Bütçeler kuantum sonrası çalışmaya doğru kayıyor
Ankete katılan kuruluşların neredeyse tamamı önümüzdeki iki yıl içinde kuantum sonrası projelere bütçe ayırmayı planlıyor. Çoğu, siber güvenlik bütçelerinin yüzde altı ila onunu araştırma, araç geliştirme veya dağıtıma harcamayı bekliyor. Harcama düzeyleri bölgeye göre farklılık göstermektedir. ABD’deki kuruluşların yarısından fazlası, İngiltere ve Almanya’dan çok daha yüksek bir rakamla en az yüzde on bir yatırım yapmayı planlıyor.
Bu planlara rağmen Birleşik Krallık ve ABD’deki katılımcıların küçük bir kısmı, 2026 yılına kadar bir algoritmayı benimseyeceklerine inanmalarına rağmen mevcut bütçelerinden herhangi birini kuantum sonrası çalışmalar için kullanmayı düşünmediklerini söyledi. Bu, erken yatırımların kapsamının nasıl belirleneceği konusundaki belirsizliği yansıtıyor.
Evlat edinmeyi hızlandırabilecek baskılar
Müşterilerden ve ortaklardan gelen sözleşme gereklilikleri, benimseme için en güçlü motivasyon kaynağı olarak görülüyor. Endüstri standartları çoğu sektörde listenin en üst sıralarında yer almaktadır. Yanıt verenlerin çoğu, yönlendirici olarak yaklaşmakta olan düzenlemelere ve talimatlara da dikkat çekti. ABD’de güvenlik olayları şaşırtıcı derecede düşük sıralarda yer aldı; bu da piyasa ve politika sinyallerinin varsayımsal saldırı senaryolarından daha fazla etkiye sahip olduğunu gösteriyor.

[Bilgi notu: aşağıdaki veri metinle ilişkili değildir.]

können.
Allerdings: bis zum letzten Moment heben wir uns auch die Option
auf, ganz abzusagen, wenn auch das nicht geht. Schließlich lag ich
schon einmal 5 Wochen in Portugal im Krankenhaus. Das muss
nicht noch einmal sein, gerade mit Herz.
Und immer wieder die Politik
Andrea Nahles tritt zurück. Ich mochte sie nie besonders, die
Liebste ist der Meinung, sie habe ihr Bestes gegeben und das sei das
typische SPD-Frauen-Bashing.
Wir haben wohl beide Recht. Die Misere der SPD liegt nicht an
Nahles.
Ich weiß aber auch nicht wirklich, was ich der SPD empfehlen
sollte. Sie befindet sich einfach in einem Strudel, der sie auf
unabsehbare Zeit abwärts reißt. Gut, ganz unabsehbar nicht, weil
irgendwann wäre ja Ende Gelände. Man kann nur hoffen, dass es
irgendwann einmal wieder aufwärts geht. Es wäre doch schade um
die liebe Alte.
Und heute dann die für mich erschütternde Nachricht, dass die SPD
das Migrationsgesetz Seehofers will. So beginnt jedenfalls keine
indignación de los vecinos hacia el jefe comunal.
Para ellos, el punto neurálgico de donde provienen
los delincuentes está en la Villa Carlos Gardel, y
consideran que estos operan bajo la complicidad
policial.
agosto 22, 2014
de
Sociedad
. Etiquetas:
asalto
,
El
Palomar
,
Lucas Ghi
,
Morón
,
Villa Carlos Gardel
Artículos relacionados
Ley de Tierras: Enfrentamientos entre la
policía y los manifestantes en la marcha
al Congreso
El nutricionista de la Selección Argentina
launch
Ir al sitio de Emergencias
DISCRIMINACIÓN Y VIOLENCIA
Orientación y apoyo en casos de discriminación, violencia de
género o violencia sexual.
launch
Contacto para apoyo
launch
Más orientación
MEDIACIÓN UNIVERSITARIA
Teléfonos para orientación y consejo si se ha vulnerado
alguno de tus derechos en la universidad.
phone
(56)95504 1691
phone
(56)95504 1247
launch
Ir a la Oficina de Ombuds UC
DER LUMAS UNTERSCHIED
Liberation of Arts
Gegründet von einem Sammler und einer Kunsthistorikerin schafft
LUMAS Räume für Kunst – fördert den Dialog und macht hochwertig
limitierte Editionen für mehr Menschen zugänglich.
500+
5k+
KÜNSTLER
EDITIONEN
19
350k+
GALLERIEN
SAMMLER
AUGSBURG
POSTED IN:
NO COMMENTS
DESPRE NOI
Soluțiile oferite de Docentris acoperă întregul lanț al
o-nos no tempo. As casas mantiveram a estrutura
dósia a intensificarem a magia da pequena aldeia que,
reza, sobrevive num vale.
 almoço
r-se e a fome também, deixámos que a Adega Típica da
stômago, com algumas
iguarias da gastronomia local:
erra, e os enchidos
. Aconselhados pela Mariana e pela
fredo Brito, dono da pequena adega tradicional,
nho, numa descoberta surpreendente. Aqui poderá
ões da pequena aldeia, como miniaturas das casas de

Ekipleri geceleri uykusuz bırakan endişeler
Entegrasyon zorlukları endişelerin başında geliyor. Katılımcılar ayrıca güvenlik risklerini, maliyet baskılarını, geçiş karmaşıklığını ve beceri boşluklarını da dile getirdi. Birçoğu, eski sistemlerin kuantum sonrası kullanıma hazır hale getirilmesi konusundaki belirsizliği ve bulut ortamları ile şirket içi varlıklar arasında koordinasyonun zorluğunu anlattı.